1. A decoder for decoding encoded data having a structure including two kinds of data, i.e., first code data appearing every time every several frames and second code data certainly appearing every frame, and arranged to be decoded based on the two kinds of data, comprising: a storage section for storing a plurality of pieces of the first code data; an estimation section for, when the first code data corresponding to a current frame to be decoded exists in the current frame to be decoded or in the storage section, outputting the first code data, and when not, estimating first code data corresponding to the current frame to be decoded from one or more pieces of past or future first code data stored in the storage section and earlier or later than the current frame to be decoded, and outputting the estimated first code data; and a construction section for constructing decoded data based on first code data output by the estimation section and second code data included in the current frame to be decoded.

2. The decoder of claim 1, wherein the estimation section outputs, as the estimated first code data, first code data selected from the plurality of pieces of first code data by majority decision.

3. The decoder of claim 1, wherein the estimation section outputs, as the estimated first code data, past or future first code data obtained most recently.

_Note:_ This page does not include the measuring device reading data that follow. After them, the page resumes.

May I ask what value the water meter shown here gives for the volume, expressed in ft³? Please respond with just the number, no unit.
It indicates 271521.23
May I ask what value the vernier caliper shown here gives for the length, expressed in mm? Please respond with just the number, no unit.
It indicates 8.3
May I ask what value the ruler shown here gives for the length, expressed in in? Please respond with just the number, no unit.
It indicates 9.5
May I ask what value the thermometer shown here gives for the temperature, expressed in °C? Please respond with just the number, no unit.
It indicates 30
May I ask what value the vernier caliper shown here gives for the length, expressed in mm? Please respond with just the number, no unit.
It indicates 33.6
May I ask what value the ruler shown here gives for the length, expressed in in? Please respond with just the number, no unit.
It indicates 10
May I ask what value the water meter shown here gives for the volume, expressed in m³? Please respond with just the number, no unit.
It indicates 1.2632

4. A signal processing system comprising: the decoder of claim 1; an input section for receiving encoded audio data having a structure including two kinds of data, i.e., first code data appearing every time every several frames and second code data certainly appearing every frame, and arranged to be decoded based on the two kinds of data, and outputting the encoded audio data to the decoder; and an output section for outputting decoded audio data generated by the decoder as an audio signal.

5. A method for decoding encoded data having a structure including two kinds of data, i.e., first code data appearing every time every several frames and second code data certainly appearing every frame, and arranged to be decoded based on the two kinds of data, comprising: a storage step of storing a plurality of pieces of the first code data into a storage section; an estimation step of, when the first code data corresponding to a current frame to be decoded exists in the current frame to be decoded or in the storage section, outputting the first code data, and when not, estimating first code data corresponding to the current frame to be decoded from one or more pieces of past or future first code data stored in the storage section and earlier or later than the current frame to be decoded, and outputting the estimated first code data; and a construction step of constructing decoded data based on first code data output by the estimation section and second code data included in the current frame to be decoded.